Jakubicek scored 23 points, 13 of them in the second half as the Trojans climbed back into the game. But in the end she didn't have enough offensive support to overcome Geneva's Yelle, Ashley Santos and Katelyn Allen, whose 2 free throws with 3.6 seconds to play won it for the Vikings.

“Our team worked our butts off and came back and I couldn't ask for anymore than that,” said Jakubicek, who will take her talents to NIU this fall. “We all wanted it so bad. We knew we had to play together and believe in each other.”

Which is what this band of eight Cary-Grove girls did all year, led by Straumann and Jakubicek.

“It's been an incredible season,” said an emotional C-G coach Rod Saffert, whose team finished 27-4. “Claire and Meg have taken us to new heights. We're 101-19 with them the last four years, we won three conference championships and three regionals.”

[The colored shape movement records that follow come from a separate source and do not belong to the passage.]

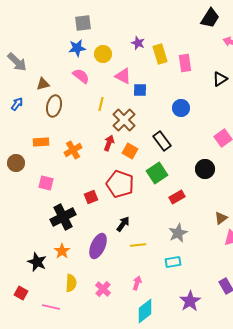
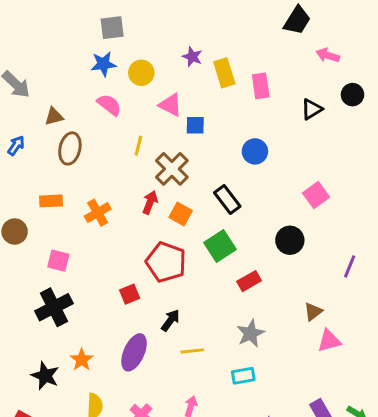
red square: (91, 197) -> (130, 294), moved
black cross: (63, 217) -> (54, 307), moved

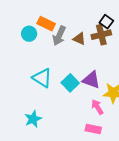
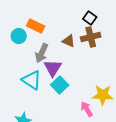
black square: (106, 22) -> (90, 18), moved
gray arrow: (59, 36) -> (42, 53), moved
purple triangle: (91, 80) -> (53, 68), moved, turned 42

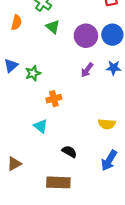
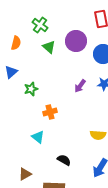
purple circle: (86, 36) -> (76, 41), moved
blue triangle: (11, 66) -> (11, 72), moved
brown triangle: (14, 164) -> (25, 174), moved

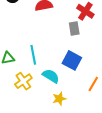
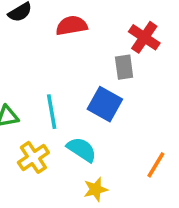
blue square: (72, 60) -> (105, 104), moved

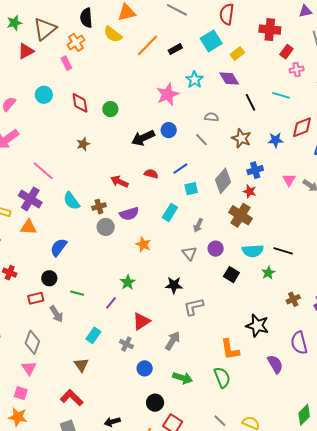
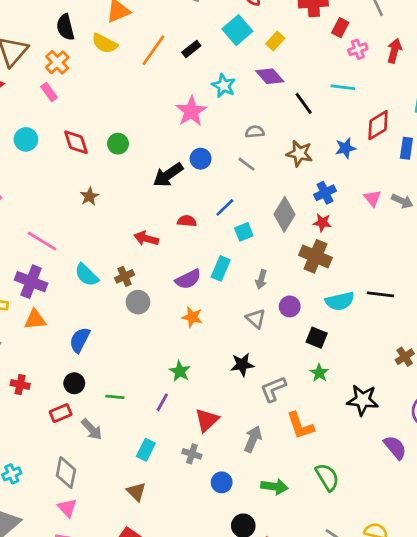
purple semicircle: (129, 214) -> (188, 279), moved
green star: (268, 273) -> (319, 373), moved
orange L-shape: (230, 349) -> (300, 426), moved

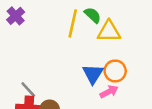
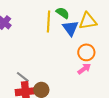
yellow triangle: (109, 32) -> (88, 21), moved
blue triangle: (93, 74) -> (70, 28), moved

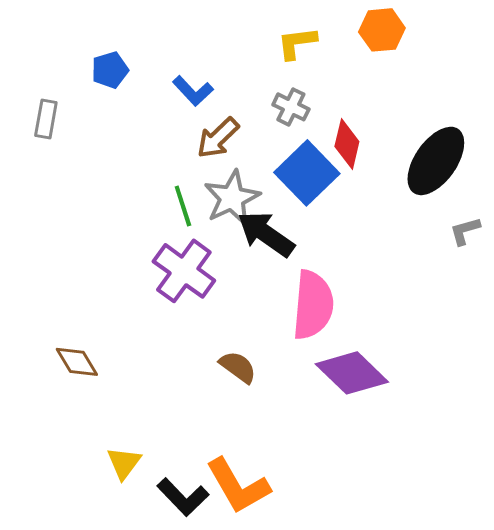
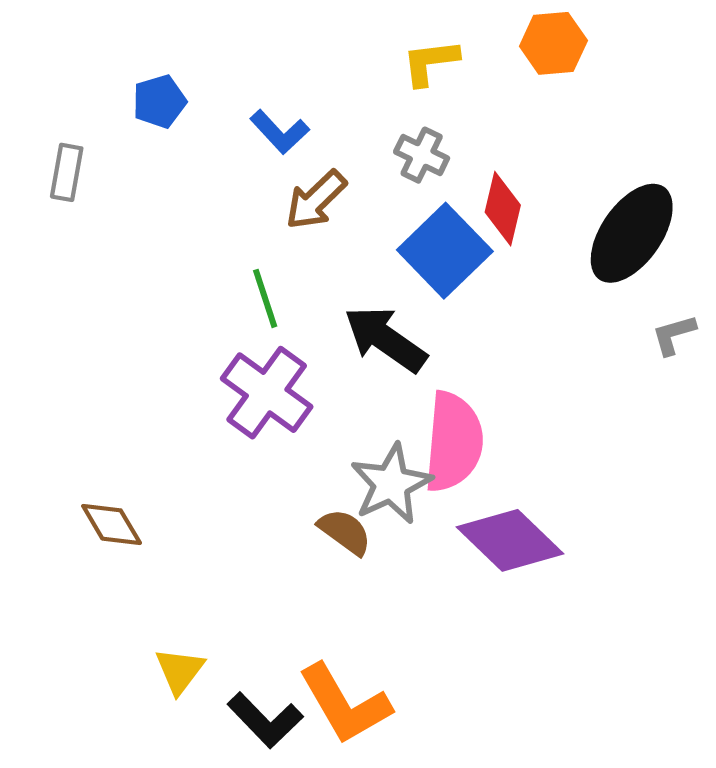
gray star: (232, 198) -> (391, 484), moved

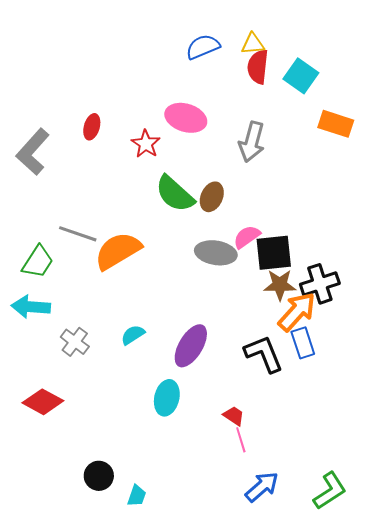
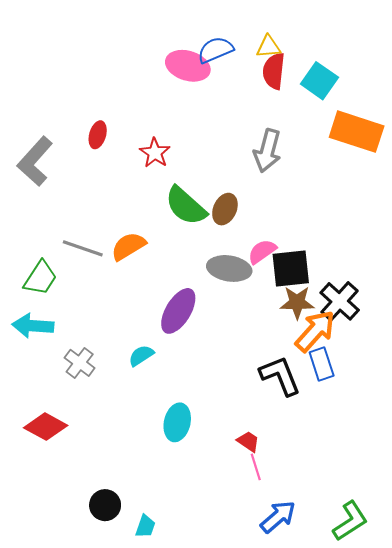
pink ellipse: (186, 118) -> (188, 66), moved
orange rectangle: (336, 124) -> (357, 132), size x1.4
orange semicircle: (118, 251) -> (128, 246), moved, size x0.7
black cross: (320, 284) -> (340, 301), turned -30
purple ellipse: (191, 346) -> (178, 311), moved

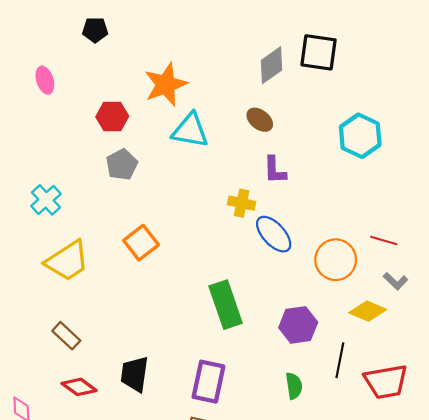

It's of small consolation but Straumann and Jakubicek each advanced to state in the IHSA 3-point contest prior to Thursday's game, so they will get a chance to experience the Redbird Arena floor. Saffert believes they may be Cary-Grove's first two qualifiers in the event.

And when they walk onto the Redbird floor next Thursday they will surely be thinking about what might have been.

But they, their coaches and their teammates, should always remember what was. Remember the great things they accomplished and how they became a family and not just a basketball team.

A Cary-Grove family. Which, win or lose, still stands above the rest in so many ways.